Piccola nota: non abbiamo contato in questo periodo quelli che potrebbero essere i tempi per un eventuale soccorso istruttorio in caso di gara, così come non abbiamo contato un eventuale ricorso a un parere della Soprintendenza durante la fase progettuale.
La Soprintendenza normalmente risponde in alcuni mesi.
 
Già così però ci pare evidente che stringendo i tempi all’osso, una gara in partenza nella primavera del 2020 arriverebbe al termine nell’estate inoltrata del 2020. Senza contare che quando avviene un’aggiudicazione definitiva il cantiere non comincia il giorno dopo: il cantiere inizia ragionevolmente una volta consegnato alla ditta, tenendo contro che questa dovrà inserirlo in un calendario di lavori che ha già in essere (d’altronde è difficile calendarizzare un lavoro prima di essersi aggiudicarti una gara). E anche qui corrono le settimane.
 
Iniziato il cantiere, bisogna sperare che non ci siano intoppi: cose che però entro certi limiti possono sempre succedere come varianti di lavorazione, ritardi nelle forniture e inconvenienti di vario genere e tipo possono aggiungere un ritardo fisiologico ai tempi di un cantiere che non sappiamo ancora quanto dovrebbe durare (4, 5, 6 mesi?) nei suoi tempi base.
 
Una volta raggiunto il fine lavori poi bisogna necessariamente inviare una SCIA ai Vigili del Fuoco per poter organizzare la visita ispettiva che certifica i lavori svolti come come compatibili con quelli presentati nell’esame progetto.
 
Ecco: allo stato dei fatti nessuno può sapere con certezza quanti mesi ci vorranno.
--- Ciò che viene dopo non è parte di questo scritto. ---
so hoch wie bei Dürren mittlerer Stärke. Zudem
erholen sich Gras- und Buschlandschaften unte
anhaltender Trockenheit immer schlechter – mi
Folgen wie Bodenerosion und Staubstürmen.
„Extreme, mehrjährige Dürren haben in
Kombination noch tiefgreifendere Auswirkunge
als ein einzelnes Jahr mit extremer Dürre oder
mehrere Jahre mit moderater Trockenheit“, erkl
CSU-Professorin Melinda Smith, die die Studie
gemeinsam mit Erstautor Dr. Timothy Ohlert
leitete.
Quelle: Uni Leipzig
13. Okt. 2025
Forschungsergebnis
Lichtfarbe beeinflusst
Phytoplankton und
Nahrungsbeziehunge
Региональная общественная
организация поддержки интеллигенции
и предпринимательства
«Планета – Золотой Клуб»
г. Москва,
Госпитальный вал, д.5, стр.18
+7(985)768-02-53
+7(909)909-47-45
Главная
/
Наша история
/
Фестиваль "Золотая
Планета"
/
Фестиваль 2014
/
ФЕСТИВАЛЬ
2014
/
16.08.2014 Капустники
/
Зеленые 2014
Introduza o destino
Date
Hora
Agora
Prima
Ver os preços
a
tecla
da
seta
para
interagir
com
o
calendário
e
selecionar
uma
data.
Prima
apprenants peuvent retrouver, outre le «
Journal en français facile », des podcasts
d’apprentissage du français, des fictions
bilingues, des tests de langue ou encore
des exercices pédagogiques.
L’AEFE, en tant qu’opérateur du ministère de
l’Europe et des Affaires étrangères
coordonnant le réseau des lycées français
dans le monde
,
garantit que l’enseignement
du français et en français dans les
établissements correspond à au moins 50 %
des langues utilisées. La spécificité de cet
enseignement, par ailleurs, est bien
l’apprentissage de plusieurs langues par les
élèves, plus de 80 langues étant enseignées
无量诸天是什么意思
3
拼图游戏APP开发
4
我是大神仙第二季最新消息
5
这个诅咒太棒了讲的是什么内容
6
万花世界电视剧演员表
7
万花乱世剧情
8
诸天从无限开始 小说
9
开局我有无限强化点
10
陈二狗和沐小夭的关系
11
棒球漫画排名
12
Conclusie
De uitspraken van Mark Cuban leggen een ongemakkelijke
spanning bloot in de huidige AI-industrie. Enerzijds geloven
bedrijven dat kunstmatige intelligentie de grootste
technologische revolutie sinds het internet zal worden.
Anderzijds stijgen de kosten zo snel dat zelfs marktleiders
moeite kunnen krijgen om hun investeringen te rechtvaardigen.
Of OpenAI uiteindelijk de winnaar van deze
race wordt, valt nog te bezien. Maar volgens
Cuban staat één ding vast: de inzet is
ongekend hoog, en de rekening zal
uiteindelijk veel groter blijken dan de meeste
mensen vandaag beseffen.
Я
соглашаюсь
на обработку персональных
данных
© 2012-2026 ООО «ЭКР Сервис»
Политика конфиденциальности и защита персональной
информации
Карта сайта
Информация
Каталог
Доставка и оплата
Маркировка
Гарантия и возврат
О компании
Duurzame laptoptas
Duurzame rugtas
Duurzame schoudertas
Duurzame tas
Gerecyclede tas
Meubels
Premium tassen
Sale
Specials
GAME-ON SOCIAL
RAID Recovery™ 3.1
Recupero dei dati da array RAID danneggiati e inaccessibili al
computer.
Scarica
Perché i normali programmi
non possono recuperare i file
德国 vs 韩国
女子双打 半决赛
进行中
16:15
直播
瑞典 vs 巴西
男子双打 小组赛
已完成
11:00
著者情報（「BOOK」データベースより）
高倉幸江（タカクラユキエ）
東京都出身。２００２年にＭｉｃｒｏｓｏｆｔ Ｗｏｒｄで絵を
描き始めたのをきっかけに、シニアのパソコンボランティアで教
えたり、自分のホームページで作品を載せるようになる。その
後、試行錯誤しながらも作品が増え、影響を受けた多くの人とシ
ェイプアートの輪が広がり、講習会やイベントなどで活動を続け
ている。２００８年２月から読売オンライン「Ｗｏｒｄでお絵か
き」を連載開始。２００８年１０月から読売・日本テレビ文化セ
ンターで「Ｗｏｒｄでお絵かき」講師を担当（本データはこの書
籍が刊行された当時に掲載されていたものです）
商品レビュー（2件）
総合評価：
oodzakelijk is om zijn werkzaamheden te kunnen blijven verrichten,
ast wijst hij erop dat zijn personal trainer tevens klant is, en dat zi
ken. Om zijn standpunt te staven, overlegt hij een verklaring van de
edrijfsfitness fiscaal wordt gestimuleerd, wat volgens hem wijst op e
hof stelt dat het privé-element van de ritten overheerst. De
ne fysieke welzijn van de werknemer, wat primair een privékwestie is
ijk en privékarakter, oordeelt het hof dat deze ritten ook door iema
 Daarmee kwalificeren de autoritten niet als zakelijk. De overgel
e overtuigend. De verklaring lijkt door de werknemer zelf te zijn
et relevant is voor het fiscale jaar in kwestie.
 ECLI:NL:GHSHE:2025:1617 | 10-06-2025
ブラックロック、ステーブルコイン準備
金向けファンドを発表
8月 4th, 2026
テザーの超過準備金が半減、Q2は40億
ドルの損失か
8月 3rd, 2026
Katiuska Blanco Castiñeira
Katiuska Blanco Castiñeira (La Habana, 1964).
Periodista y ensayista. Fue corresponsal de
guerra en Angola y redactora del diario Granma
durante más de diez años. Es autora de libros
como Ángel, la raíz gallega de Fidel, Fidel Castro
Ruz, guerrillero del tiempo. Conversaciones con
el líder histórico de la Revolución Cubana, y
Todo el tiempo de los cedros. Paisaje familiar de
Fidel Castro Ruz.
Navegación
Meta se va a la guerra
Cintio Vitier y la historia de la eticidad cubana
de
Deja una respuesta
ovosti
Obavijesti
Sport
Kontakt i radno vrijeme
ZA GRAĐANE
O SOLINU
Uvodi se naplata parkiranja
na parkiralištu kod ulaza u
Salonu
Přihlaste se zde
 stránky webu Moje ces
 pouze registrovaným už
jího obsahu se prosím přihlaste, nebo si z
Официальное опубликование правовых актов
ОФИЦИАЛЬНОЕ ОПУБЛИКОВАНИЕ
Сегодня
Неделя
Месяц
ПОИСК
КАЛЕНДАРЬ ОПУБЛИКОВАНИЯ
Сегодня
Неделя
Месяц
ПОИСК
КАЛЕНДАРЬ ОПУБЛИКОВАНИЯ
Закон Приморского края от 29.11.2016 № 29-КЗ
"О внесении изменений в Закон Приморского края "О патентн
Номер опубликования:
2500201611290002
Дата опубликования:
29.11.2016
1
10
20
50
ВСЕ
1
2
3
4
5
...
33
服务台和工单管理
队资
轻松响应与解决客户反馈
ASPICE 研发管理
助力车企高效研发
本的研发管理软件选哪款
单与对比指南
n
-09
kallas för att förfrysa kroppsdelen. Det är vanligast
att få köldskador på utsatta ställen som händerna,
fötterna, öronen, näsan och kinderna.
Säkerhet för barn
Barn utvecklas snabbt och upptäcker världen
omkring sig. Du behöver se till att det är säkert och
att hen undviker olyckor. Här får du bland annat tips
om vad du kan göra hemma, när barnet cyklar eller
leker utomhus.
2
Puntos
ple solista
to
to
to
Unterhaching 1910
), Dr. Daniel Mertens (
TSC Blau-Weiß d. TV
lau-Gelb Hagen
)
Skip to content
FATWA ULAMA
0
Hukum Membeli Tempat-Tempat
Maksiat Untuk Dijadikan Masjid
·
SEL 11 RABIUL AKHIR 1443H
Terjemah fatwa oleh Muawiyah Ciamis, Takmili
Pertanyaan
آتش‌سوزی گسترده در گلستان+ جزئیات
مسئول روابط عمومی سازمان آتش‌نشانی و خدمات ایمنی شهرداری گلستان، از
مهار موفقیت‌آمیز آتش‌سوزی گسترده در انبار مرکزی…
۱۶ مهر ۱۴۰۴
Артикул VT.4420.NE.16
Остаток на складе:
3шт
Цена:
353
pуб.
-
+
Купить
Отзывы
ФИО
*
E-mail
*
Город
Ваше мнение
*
E questo lo sa anche il Sindaco Mazzanti: che ha buttato lì una data che molto probabilmente si dovrà rimangiare dando la colpa alla burocrazia e alle lungaggini dei lavori. Una burocrazia legata al procedimento che oggi Mazzanti dovrebbe conoscere perfettamente e che forse finge di ignorare avendo già ben in mente quale sarà il prossimo capro espiatorio, quando a novembre il teatro difficilmente riaprirà.
 
Poi magari il sindaco ci sorprenderà, lo speriamo, e mentre tutti gli altri cantieri, una volta partiti subiscono ritardi, questo addirittura sarà più rapido. Magari.
 
A novembre quindi riaprirà il Teatro Consorziale di Budrio. Ci verrebbe da chiedere con quale programmazione, con quali competenze e professionalità comunali in campo, con che tipo di gestione e secondo quale progetto culturale. Abbiamo davanti a noi l’esempio delle Torri dell’Acqua: terminata la convenzione, chiuse per lavori e fondamentalmente mai più riaperte se non per eventi spot dell’amministrazione.